* Problem description *
Write the listing below out again exactly, dropping the images.
*** Collected data
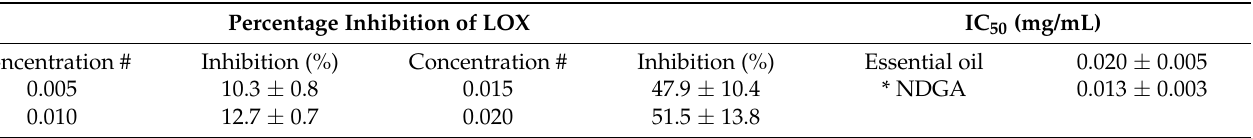
Table 3. IC 50 values and in vitro anti-inflammatory activity of Isolona dewevrei leaf essential oil. Percentage Inhibition of LOX IC 50 (mg/mL) Concentration # Inhibition (%) Concentration # Inhibition (%) Essential oil 0.020 ±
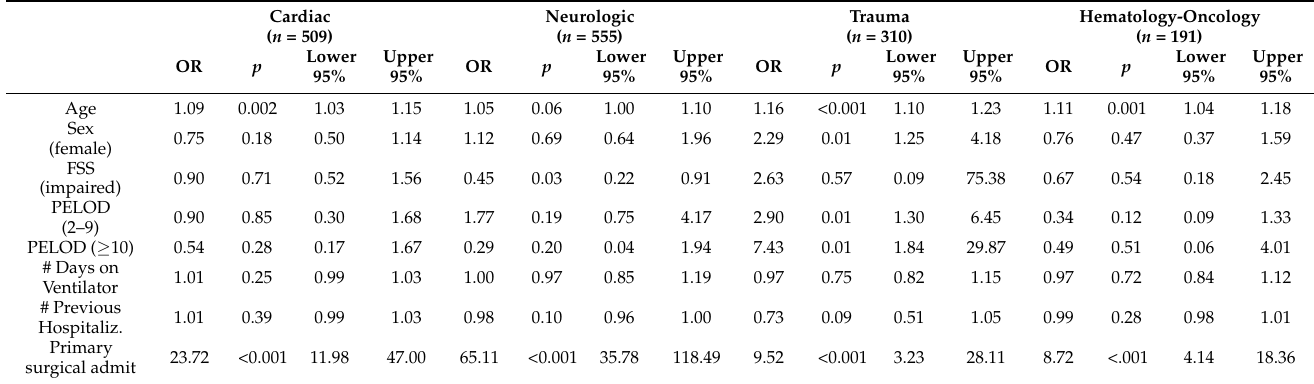
Table 5. Binary logistic regression models estimating effects of clinical and demographic factors on receipt of opioid at PICU discharge by individual diagnostic group (cardiac, neurologic, trauma,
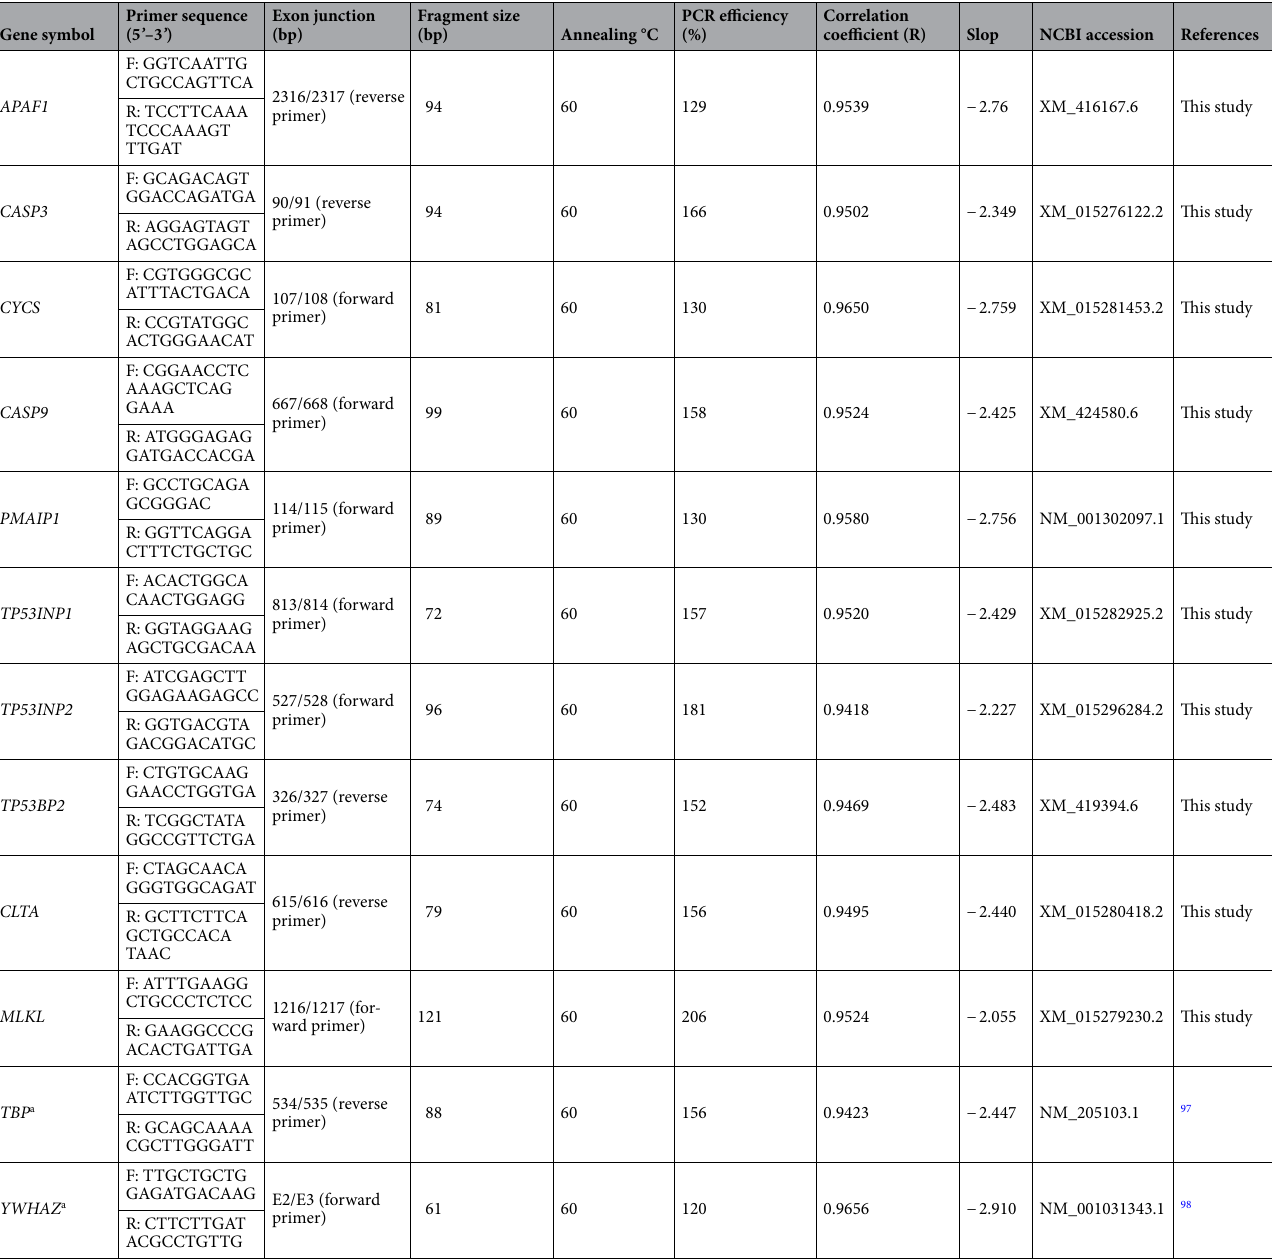
Table 6. Primer sequence used in qPCR for RNA-Seq data validation. For calculating amplification efficiency, a standard curve was generated using a tenfold dilution of cDNA. The standard curve was created by plotting the Cq values against the log of the starting quantity of template for each dilution. a Used as reference genes for relative expression data analysis. Exon junction represent the spanning of exon on genes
******
* Task answer *
Table 3. IC 50 values and in vitro anti-inflammatory activity of Isolona dewevrei leaf essential oil. Percentage Inhibition of LOX IC 50 (mg/mL) Concentration # Inhibition (%) Concentration # Inhibition (%) Essential oil 0.020 ±
Table 5. Binary logistic regression models estimating effects of clinical and demographic factors on receipt of opioid at PICU discharge by individual diagnostic group (cardiac, neurologic, trauma,
Table 6. Primer sequence used in qPCR for RNA-Seq data validation. For calculating amplification efficiency, a standard curve was generated using a tenfold dilution of cDNA. The standard curve was created by plotting the Cq values against the log of the starting quantity of template for each dilution. a Used as reference genes for relative expression data analysis. Exon junction represent the spanning of exon on genes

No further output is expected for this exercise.